**EXERCISE GOAL:**
Rewrite the text of the listing below with "Gratuit" changed to "Offert" everywhere it appears and everything else kept the same. Leave the pictures out of your answer.

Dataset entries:
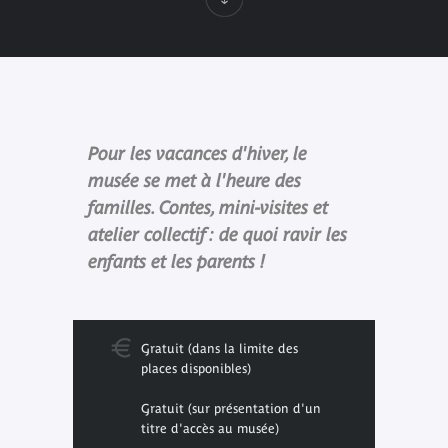
Pour les vacances d'hiver, le
musée se met à l'heure des
familles. Contes, mini-visites et
atelier collectif : de quoi ravir les
enfants et les parents !
Gratuit (dans la limite des
places disponibles)
Gratuit (sur présentation d'un
titre d'accès au musée)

**COMPLETED TASK:**
Pour les vacances d'hiver, le
musée se met à l'heure des
familles. Contes, mini-visites et
atelier collectif : de quoi ravir les
enfants et les parents !
Offert (dans la limite des
places disponibles)
Offert (sur présentation d'un
titre d'accès au musée)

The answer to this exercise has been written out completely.